Il est particulièrement difficile pour un réalisateur athée, ou qui du moins se déclare comme tel, d’investir une matière aussi saturée de religion que la chanson de gestes médiévale. Car aussi complexe puisse paraître le réseau symbolique d’une œuvre souvent fragmentaire et issue de réécritures voire de recopiages par moines interposés, il n’en demeure pas moins lié à la Bible ; toute opacité textuelle, tout personnage à valeur métaphorique allégorique de quelque chose, toute couleur revêt soit une signification précise soit un sens ouvert à l’interprétation d’un lectorat érudit et, surtout, chrétien.
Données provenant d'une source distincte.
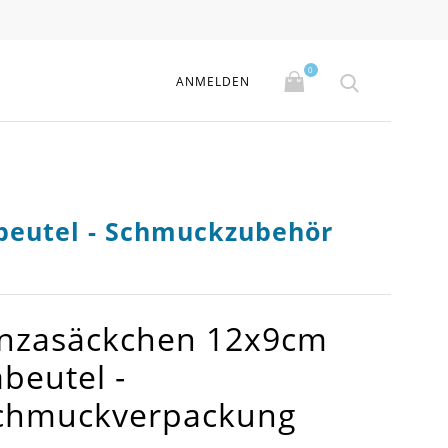
0
ANMELDEN
beutel - Schmuckzubehör
anzasäckchen 12x9cm
beutel -
chmuckverpackung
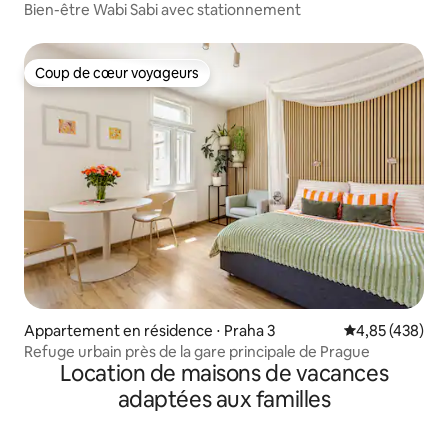
Bien-être Wabi Sabi avec stationnement
Coup de cœur voyageurs
Coup de cœur voyageurs
Appartement en résidence ⋅ Praha 3
Évaluation moy
4,85 (438)
Refuge urbain près de la gare principale de Prague
Location de maisons de vacances
adaptées aux familles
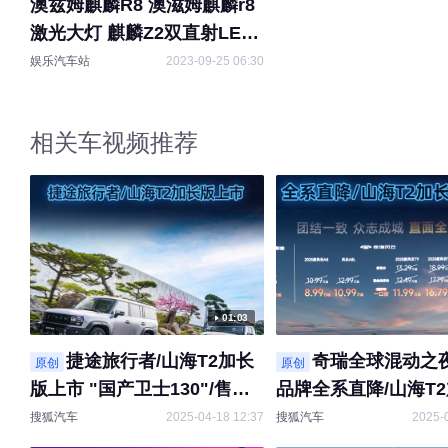
澳兹姆麒麟R8 澳滋姆麒麟r8
激光大灯 麒麟Z2双直射LED
车灯升级
娱乐汽车站
2023-09-25 06:30
相关车视频推荐
01:03
捷途旅行者/山海T2加长
奇瑞全球混动之
原创
原创
版上市 "国产卫士130"/售价
品牌全系直降/山海T
17.99万起
开启预售
搜狐汽车
2025-04-18 12:37
搜狐汽车
2025-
Or, David Lowery, en parfaite incarnation d’un temps fermé sur les croyances traditionnelles mais tributaire de récits et de valeurs qui ont nourri ses socialisations, place sa foi en ce qu’il faudrait appeler l’image allégorique d’elle-même, qui tire d’elle sa propre référence – et non pas seulement autotélique, puisqu’elle demeure, comme l’art, sa propre fin.
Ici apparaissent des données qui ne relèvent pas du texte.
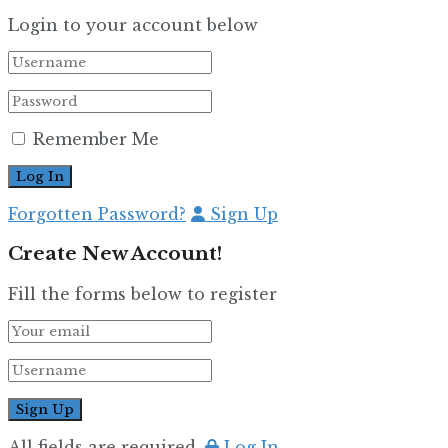
Login to your account below
Remember Me
Forgotten Password?
Sign Up
Create New Account!
Fill the forms below to register
All fields are required.
Log In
Dès lors, la relecture qu’il propose de la chanson mettant en scène Gauvain et le Chevalier vert ne peut que souffrir de cette carence en credo, entendu à la fois comme faiblesse visuelle d’une défilade de plans très beaux mais sans inspiration – comprenons, sans souffle, sans âme – et comme désintérêt pour l’univers chrétien qui l’a engendré. Le long métrage applique donc une vectorisation curieuse : reconstruire par un soin porté aux costumes, à la lumière, aux décors un Moyen Âge visuellement fidèle, mais en déplacer l’essence depuis l’omniprésence de Dieu vers son évincement total. Preuve de cela, la clausule capte le chevalier devenu roi dans sa solitude profonde, et la destruction alentour lui permet de prendre conscience de ses erreurs ; il est son seul juge, son seul bourreau puisque ce qui advient est le résultat de ses choix politiques. La mise en scène adopte d’ailleurs un plan circulaire gravitant autour de Dev Patel et de son entourage qui peu à peu le quitte : le centre n’est plus occupé par Dieu mais par ce qu’il convient d’appeler l’individu, alors qu’une telle notion n’existait pas alors. Ce « chevalier vert », figure mystérieuse et mystique qui mettait à l’épreuve le jeune Gauvain de la même façon que Dieu éprouve sa créature, se confond avec une autre figure médiévale, païenne et populaire : l’homme vert, pur motif ornemental.
Voilà ce qu’est, en somme The Green Knight : une suite d’ornements ; son vide spirituel qui le condamne à accumuler les plans spectaculaires pour non pas transporter le spectateur mais pour saturer sa rétine, comme une vulgaire bande-annonce qui s’étendrait encore et encore. Il n’y a donc pas de cinéma là-dedans, ou très peu : le mouvement n’est pas une élévation d’âme, c’est la rotation automatique d’un dispositif qui aseptise tout comme le lave-linge fait partir rugosités et saletés. L’adaptation de la chanson de gestes est ici une entreprise sceptique de minage et de dénaturation similaire à celle d’un Zack Snyder sur Justice League. Quel dommage.